Debemos recordar que los alimentos que ingerimos están en constante contacto con el intestino y tienen una influencia significativa en el cuerpo y el comportamiento.


Para muchos niños, los síntomas fisiológicos y conductuales del autismo y el TDAH pueden provenir o verse exacerbados por una mala digestión y salud gastrointestinal. Un estudio de investigación concluyó que «los trastornos gastrointestinales no reconocidos… pueden contribuir a los problemas de conducta de los pacientes autistas no verbales».¹⁸


Un metanálisis¹⁹ mostró que las personas con autismo tenían:

  • 4,42 veces más probabilidades de tener síntomas gastrointestinales

  • 3,63 veces más probabilidades de tener diarrea

  • 3,86 veces más probabilidades de tener estreñimiento

  • 2,45 veces más probabilidades de tener dolor abdominal


Y otro estudio identificó una fuerte correlación entre la gravedad de los síntomas gastrointestinales y la gravedad del autismo. ²⁰


La digestión es crucial para una buena salud. Los nutrientes son esenciales para todas las funciones bioquímicas y cerebrales. Un estado nutricional adecuado requiere el consumo de alimentos ricos en nutrientes y una digestión adecuada para descomponer, absorber y asimilar esos alimentos. La mala digestión puede conducir a una condición conocida como intestino permeable; marcado por malabsorción de nutrientes, respuestas inflamatorias a los alimentos que no se descomponen y carga de desintoxicación, el sistema inmunológico, otros procesos que a su vez causan problemas neurológicos. La falta de bacterias beneficiosas en el tracto gastrointestinal puede causar graves trastornos digestivos y de salud, y puede afectar directamente el estado de ánimo.


Trastorno de todo el cuerpo

  1. Falta de bacterias buenas para el estado de ánimo

  2. Estrés oxidativo y energía insuficiente

  3. Toxinas de levadura

  4. Neurotransmisores submetilados

  5. Toxinas bacterianas y dopamina alta

  6. Inflamación Cerebral

  7. Aumento de la toxicidad en el cerebro

  8. Los opiáceos afectan el cerebro

  9. Deficiencias de nutrientes en el cerebro


La mala digestión con frecuencia se debe a la falta de bacterias beneficiosas, la inflamación y la respuesta del sistema inmunitario a ciertos alimentos, y los estudios muestran que los niños con autismo han mostrado intestino permeable,²¹ bajos niveles de flora benéfica,²² inflamación y respuesta inmunitaria a los alimentos²³, ²⁴. Además, la respuesta a ciertos alimentos como el gluten y la caseína puede crear una reacción opiácea o inflamatoria que puede afectar el cerebro.


Gluten y Caseína – Posibles Opiáceos

Ciertos alimentos, como el trigo y los lácteos, contienen proteínas (gluten y caseína) que pueden formar compuestos opiáceos si no se digieren adecuadamente.

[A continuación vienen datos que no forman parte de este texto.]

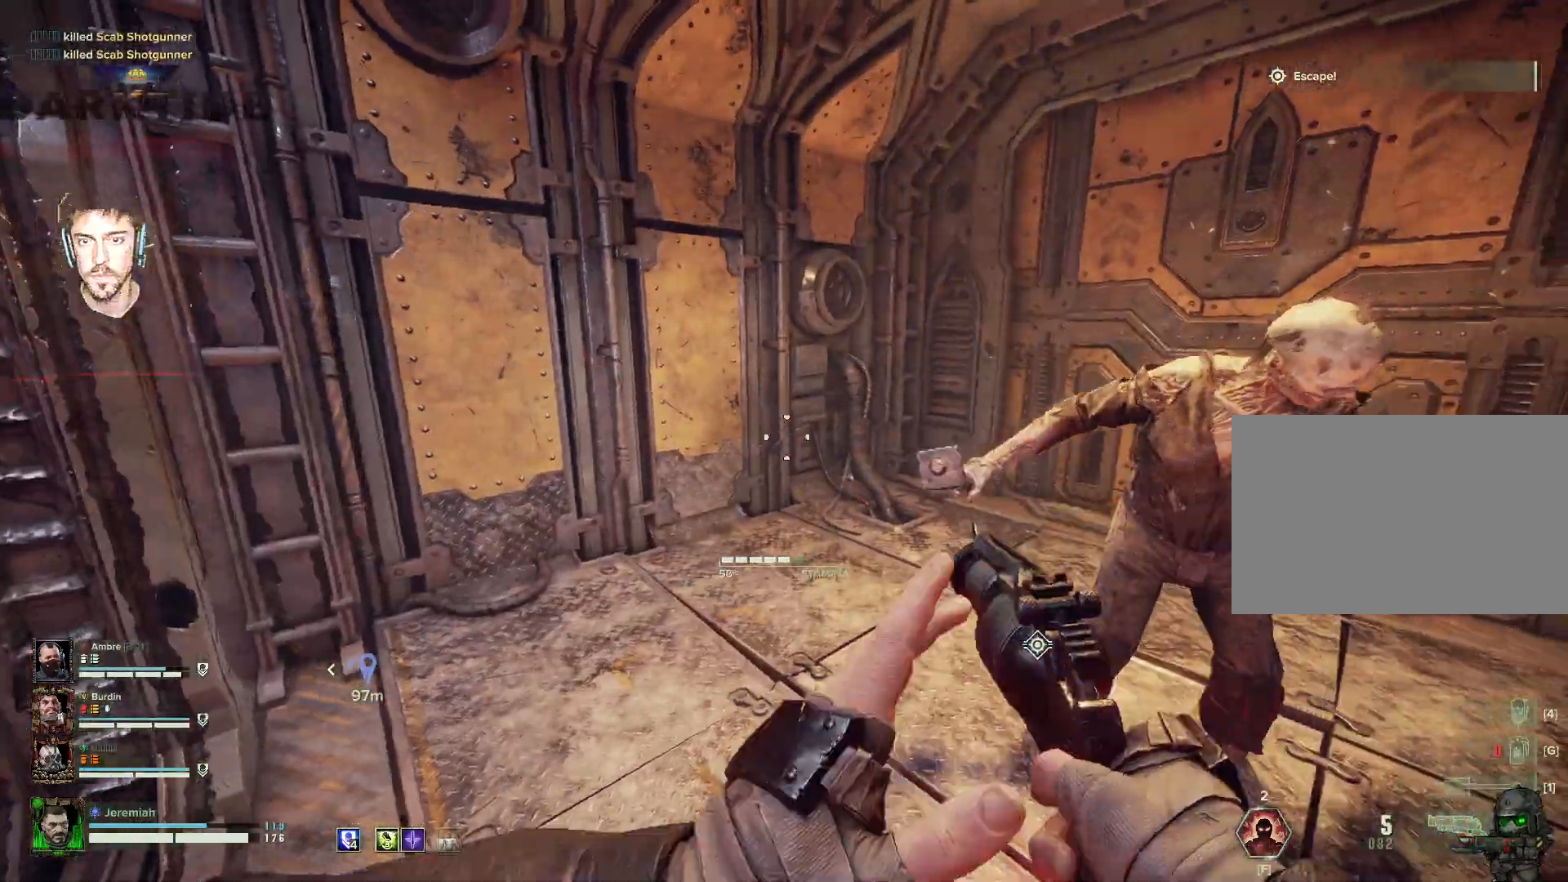
{"keys": ["w"], "mouse": ["right"], "events": [[34, "w", "down"], [200, "mouse_left", "down"], [250, "mouse_left", "up"], [284, "d", "up"], [384, "mouse_left", "down"], [434, "mouse_left", "up"]]}
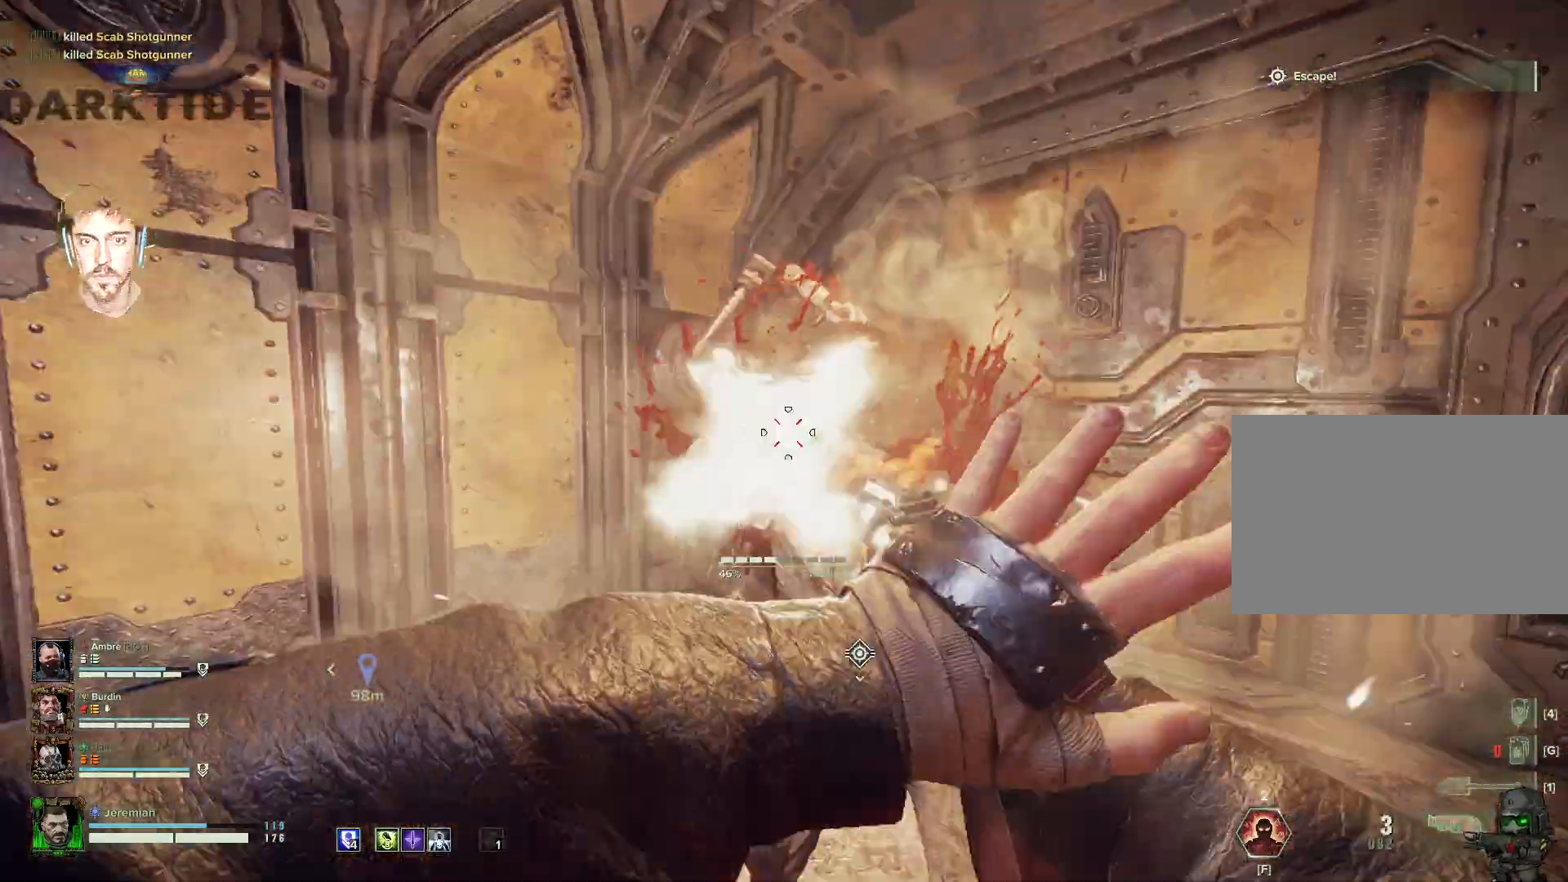
{"keys": ["d", "s"], "mouse": ["right"], "events": [[117, "d", "down"], [150, "w", "up"], [234, "s", "down"]]}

Se ajustan al receptor de opiáceos del cerebro e imitan a otros opiáceos como la morfina²⁵. Este efecto de los opiáceos puede influir directamente en el cerebro y provocar síntomas similares a los de la morfina: pensamientos confusos, falta de atención, estreñimiento y más.


El gluten y la caseína, cuando no se toleran, pueden causar una respuesta inflamatoria que puede crear trastornos digestivos, dolor en todo el cuerpo y problemas de absorción de nutrientes. Es muy importante entender y controlar la inflamación porque las citoquinas (sustancias químicas inflamatorias) pueden afectar negativamente el comportamiento y el estado de ánimo²⁶.


Las investigaciones muestran que la intolerancia al gluten es un factor en la depresión²⁷, la ansiedad²⁸, el TDAH²⁹ y la esquizofrenia³⁰. Y hay una serie de estudios sobre los opiáceos en el autismo³¹, una disminución de los síntomas gastrointestinales con una dieta GFCF³⁴ y una reducción de los síntomas autistas con una dieta GFCF³⁵.


Según Hipócrates, «todas las enfermedades comienzan en el intestino», y esto ciertamente resulta cierto con el TDAH y el autismo. Como puede ver, la digestión y la salud intestinal afectan el cerebro y también muchos otros sistemas y síntomas del cuerpo.


Cuando un padre se ocupa de los asuntos que puede controlar (la dieta, la nutrición y el estilo de vida de su hijo), le está proporcionando al cuerpo los nutrientes y las condiciones que necesita para sanar. La mejora de estos factores subyacentes influye en la trayectoria del desorden y conduce a una mejor salud, bienestar y, posteriormente, a un mejor aprendizaje y comportamiento.


¿Cómo el cuerpo afecta el cerebro?


No solo el intestino y el cerebro están conectados, sino que todo el cuerpo y el cerebro están conectados. Hay muchos sistemas corporales y procesos bioquímicos que deben funcionar correctamente para que el cuerpo esté sano y el cerebro funcione bien; requieren nutrientes, una respuesta inflamatoria normal, una buena función celular y metabólica, una digestión y una desintoxicación adecuada. La mayoría de las condiciones neurológicas e infantiles son trastornos de todo el cuerpo; las estrategias que apoyan y sanan el cuerpo de los niños con autismo también benefician a otros trastornos.


Aquí menciono un conjunto complejo de factores que influyen en el autismo: toxinas, factores ambientales, salud digestiva e inflamación. Estos causando efectos que pueden tener en el cerebro. 


Una bioquímica desequilibrada afecta el cerebro y los síntomas del autismo, así como el TDAH, la ansiedad, la depresión y muchas otras afecciones:

  • Los opiáceos se pueden crear a partir de una descomposición inadecuada del gluten, la caseína y la soja, lo que provoca síntomas de exceso de opiáceos: pensamientos confusos, insensibilidad al dolor, adicción y abstinencia de opiáceos e irritabilidad.

  • Mal funcionamiento de la metilación: cuando esta cascada bioquímica no funciona correctamente (con frecuencia se observa en el autismo³⁸), los neurotransmisores no se pueden metilar (y, por lo tanto, no se «activan») como es necesario, lo que aumenta la probabilidad de ansiedad, depresión, TDAH y sueño. Problemas³⁹.

  • La inflamación en el intestino y el cerebro pueden ser causada por toxinas, sensibilidad a los alimentos o bacterias malas o levaduras en el intestino. Esto puede causar dolor que afecta el comportamiento: el comportamiento auto agresivo, inclinarse sobre los muebles y golpearse la cabeza pueden ser signos de dolor⁴⁰. La inflamación también es un signo de estrés oxidativo y deficiencia en la célula (y el cerebro).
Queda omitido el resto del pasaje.